[[ Input open ]]

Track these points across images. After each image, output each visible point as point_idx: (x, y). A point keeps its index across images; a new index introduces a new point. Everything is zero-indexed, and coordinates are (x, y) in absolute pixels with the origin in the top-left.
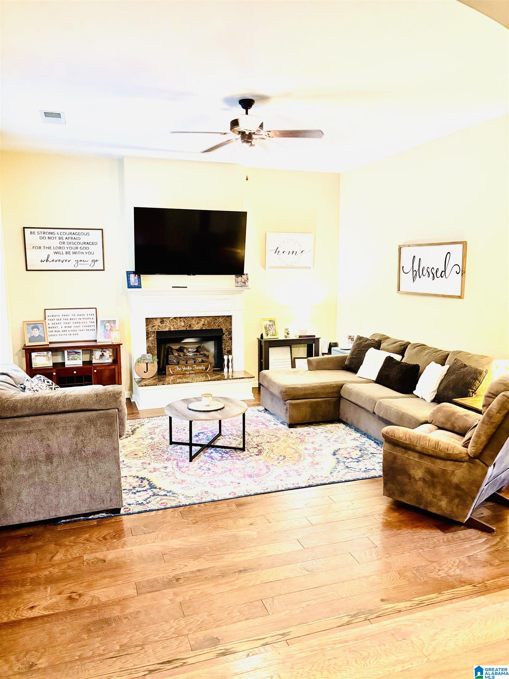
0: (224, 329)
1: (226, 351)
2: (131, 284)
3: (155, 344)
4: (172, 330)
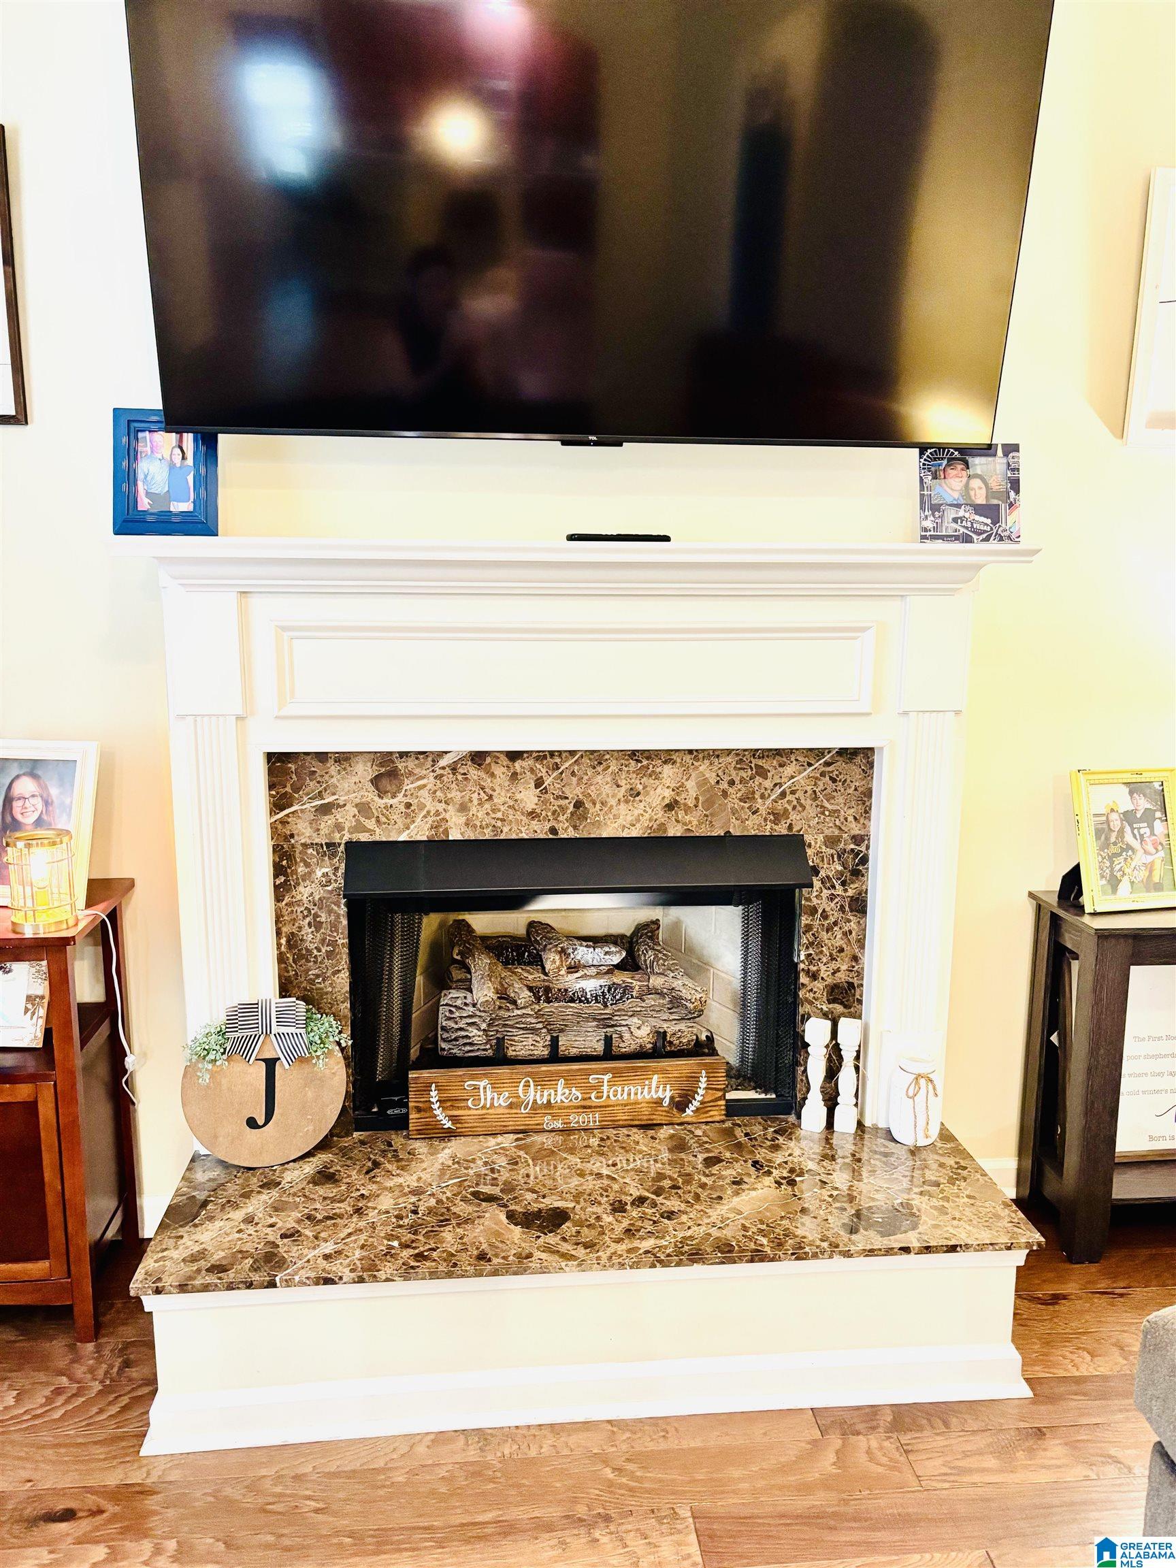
0: (815, 841)
1: (818, 985)
2: (144, 504)
3: (334, 927)
4: (454, 835)
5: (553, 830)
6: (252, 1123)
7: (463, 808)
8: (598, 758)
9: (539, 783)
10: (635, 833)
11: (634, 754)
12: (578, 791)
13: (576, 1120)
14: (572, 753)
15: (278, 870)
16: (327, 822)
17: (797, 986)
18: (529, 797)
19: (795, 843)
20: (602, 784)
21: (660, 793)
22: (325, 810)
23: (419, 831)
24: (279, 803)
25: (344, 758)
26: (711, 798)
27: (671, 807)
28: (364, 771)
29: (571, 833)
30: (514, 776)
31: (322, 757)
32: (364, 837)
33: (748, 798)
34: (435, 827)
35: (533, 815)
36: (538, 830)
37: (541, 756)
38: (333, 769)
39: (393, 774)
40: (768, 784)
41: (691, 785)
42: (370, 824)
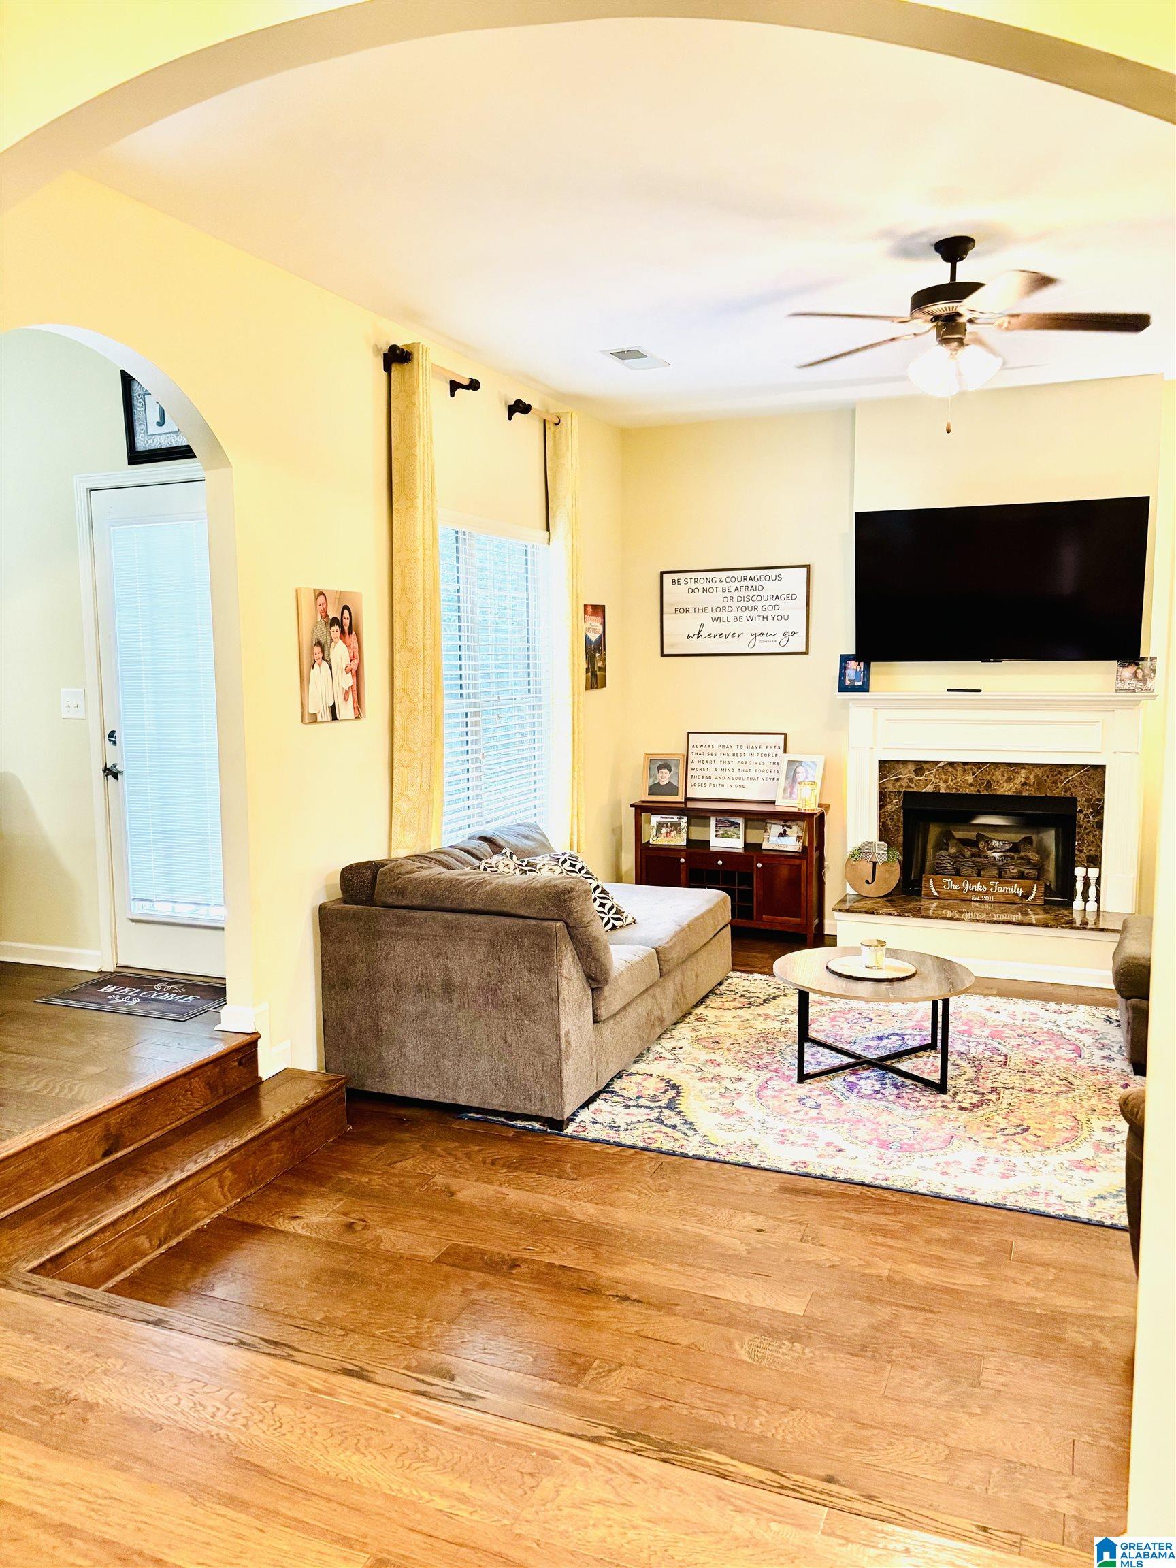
0: (1081, 800)
1: (1083, 855)
2: (848, 683)
3: (898, 820)
4: (942, 791)
5: (979, 791)
6: (867, 882)
7: (946, 781)
8: (996, 765)
9: (974, 774)
10: (1010, 793)
11: (1010, 765)
12: (989, 777)
13: (985, 898)
14: (987, 763)
15: (880, 800)
16: (898, 784)
17: (1074, 855)
18: (970, 779)
19: (1074, 801)
20: (998, 775)
21: (1021, 779)
22: (897, 780)
23: (930, 789)
24: (881, 778)
25: (905, 762)
26: (1040, 783)
27: (1024, 784)
28: (911, 767)
29: (986, 792)
30: (965, 771)
31: (898, 762)
32: (910, 790)
33: (1055, 782)
34: (935, 788)
35: (971, 785)
36: (973, 790)
37: (975, 764)
38: (901, 766)
39: (922, 769)
40: (1062, 777)
41: (1032, 777)
42: (913, 785)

[[ Input closed ]]

Task brief: A faithful copy of all the lines above is needed, with the pictures omitted.

Exercise output:
Track these points across images. After each image, output each visible point as point_idx: (x, y). A point keeps its index across images; a new index introduces a new point. Everything is zero-indexed, and coordinates are (x, y) in absolute pixels with the origin in the top-left.
0: (224, 329)
1: (226, 351)
2: (131, 284)
3: (155, 344)
4: (172, 330)
0: (815, 841)
1: (818, 985)
2: (144, 504)
3: (334, 927)
4: (454, 835)
5: (553, 830)
6: (252, 1123)
7: (463, 808)
8: (598, 758)
9: (539, 783)
10: (635, 833)
11: (634, 754)
12: (578, 791)
13: (576, 1120)
14: (572, 753)
15: (278, 870)
16: (327, 822)
17: (797, 986)
18: (529, 797)
19: (795, 843)
20: (602, 784)
21: (660, 793)
22: (325, 810)
23: (419, 831)
24: (279, 803)
25: (344, 758)
26: (711, 798)
27: (671, 807)
28: (364, 771)
29: (571, 833)
30: (514, 776)
31: (322, 757)
32: (364, 837)
33: (748, 798)
34: (435, 827)
35: (533, 815)
36: (538, 830)
37: (541, 756)
38: (333, 769)
39: (393, 774)
40: (768, 784)
41: (691, 785)
42: (370, 824)
0: (1081, 800)
1: (1083, 855)
2: (848, 683)
3: (898, 820)
4: (942, 791)
5: (979, 791)
6: (867, 882)
7: (946, 781)
8: (996, 765)
9: (974, 774)
10: (1010, 793)
11: (1010, 765)
12: (989, 777)
13: (985, 898)
14: (987, 763)
15: (880, 800)
16: (898, 784)
17: (1074, 855)
18: (970, 779)
19: (1074, 801)
20: (998, 775)
21: (1021, 779)
22: (897, 780)
23: (930, 789)
24: (881, 778)
25: (905, 762)
26: (1040, 783)
27: (1024, 784)
28: (911, 767)
29: (986, 792)
30: (965, 771)
31: (898, 762)
32: (910, 790)
33: (1055, 782)
34: (935, 788)
35: (971, 785)
36: (973, 790)
37: (975, 764)
38: (901, 766)
39: (922, 769)
40: (1062, 777)
41: (1032, 777)
42: (913, 785)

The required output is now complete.